Fred Renaud, a crewman on the crawler, had called it a "Texas tractor" in conversation with Representative Robert Price of Texas.8 But a local newspaper was to refer to it as "one of the strongest, slowest, biggest, strangest, and noisiest land vehicles ever devised by man." With pardonable exaggeration, the newspaper spoke of the 5.6-kilometer trip as "nearly as important as the 500,000 miles [870,000 kilometers] to and from the moon."9

Each transporter had two cabs containing the usual controls found in an automobile: an accelerator, foot and parking brakes, speedometer, air conditioner, adjustable seat, and windshield wiper, plus radio for two-way communications. While the accelerator on the family car controls a single engine rated at around 250 horsepower, the crawler's accelerator controlled 16 motors with a capacity of more than 6,000 horsepower. But starting a car, even on a winter morning, was easy compared to getting the crawler-transporter ready to move. It took an hour and a half for the crew of 14 to warm up the six diesel engines, energize several dozen electrical circuits, start up three hydraulic systems, one pneumatic system, a fuel system, and two lubricating systems, and make a series of checks called for by the 39-page "Start-Up Procedure Manual."

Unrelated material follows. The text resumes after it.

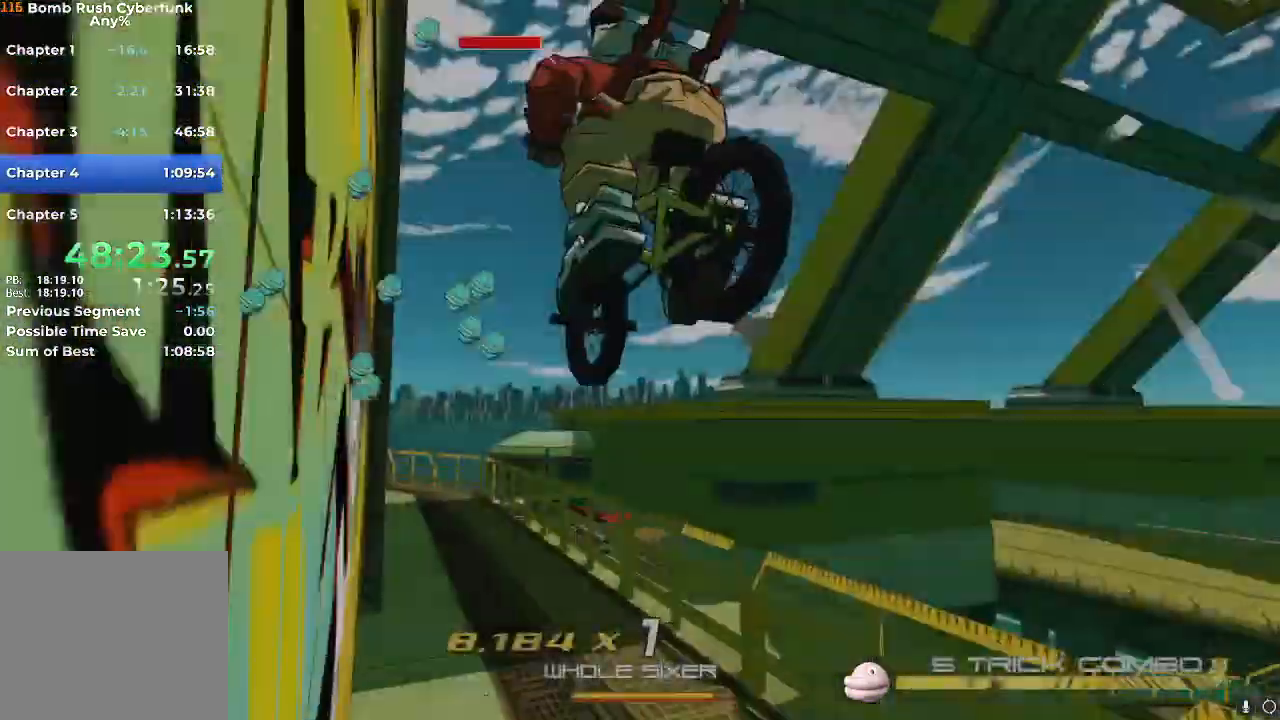
{"buttons": [], "left_stick": "up-right", "right_stick": "left"}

Handling such a monster required a cool head, extreme patience, and much teamwork, especially while loading and unloading at either end of the trip. Inside the assembly building, the crew had to steer the transporter with the aid of gauges, guidelines, and the judgement of technicians stationed at strategic points with walkie-talkie radios; and to bring it to within 5 centimeters of a set of pedestals ranging across the 45.7-meter width of the mobile launcher, so that the load could be firmly bolted down.

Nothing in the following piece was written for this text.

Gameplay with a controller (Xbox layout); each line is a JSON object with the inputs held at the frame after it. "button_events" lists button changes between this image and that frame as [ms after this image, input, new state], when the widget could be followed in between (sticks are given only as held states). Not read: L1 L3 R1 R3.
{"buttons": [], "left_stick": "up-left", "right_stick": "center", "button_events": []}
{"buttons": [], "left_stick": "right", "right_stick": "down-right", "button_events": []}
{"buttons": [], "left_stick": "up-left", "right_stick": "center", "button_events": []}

"When a man stands next to the crawler, the crawler looks big," Bruce Dunmeyer, supervisor of the transporter team, said, "but when you see the crawler under the mobile launcher, the crawler looks incapable of lifting such a big load." Spectators, and sometimes the crewmen themselves, were to feel that at any moment spacecraft and launcher could tip over and crash to the ground. Renaud described a typical run down the level part of the crawlerway:

This part of the move is not particularly hard. . . . the main concern is just staying on the road, and if you have to stop quickly, don't lean on the brake. The small jolts and jerks down here are sledge hammers at the top. One of the hazards is you tend to over-control the machine because it takes things so long to happen. You come up to a curve, put in a steering signal, and about 25 minutes later you come out of the curve. The tendency is to put all the steering on at once.10
The transporter had a crew of as many as 30, most of them with walkie-talkie radios, to monitor the last stage of the trip, the 365-meter incline with a grade of about 5%. The control room engineers and the head engineer supervised the critical task of keeping the Apollo-Saturn on an even keel while ascending the grade. This meant an endless chain of orders to systems of the transporter, including the cab engineers. William Clemens, one of the control engineers, felt that negotiating the grade was easier on the way up because there was so much excess power. But coming down, the driver could not allow the crawler to move too fast. "She wants to free wheel and coast," he stated, "and if you overspeed too far the diesel engines will shut off - which spells trouble! You must keep the speed under control."11

In Supervisor Bruce Dunmeyer's view, connecting the mobile service structure to the Saturn V at the pad was the trickiest and most delicate maneuver of all. The service structure towered 122.5 meters above the ground and provided access platforms for final checking of the Apollo spacecraft and the booster stages. "You have only a few inches of clearance when you are mating the structure to the pad," said one of the hydraulic engineer chiefs. "There are clamshelled doors that hinge and close around the bird, and if you run into it, there will be no shot. It is as simple as that."12 Just before launching, the crawler-transporter would take the mobile service structure back to its parking area. The crawler crew's work represented hours of extreme tension between days of routine. In spite of this, the original crew was to see little turnover, with only two men leaving over the years.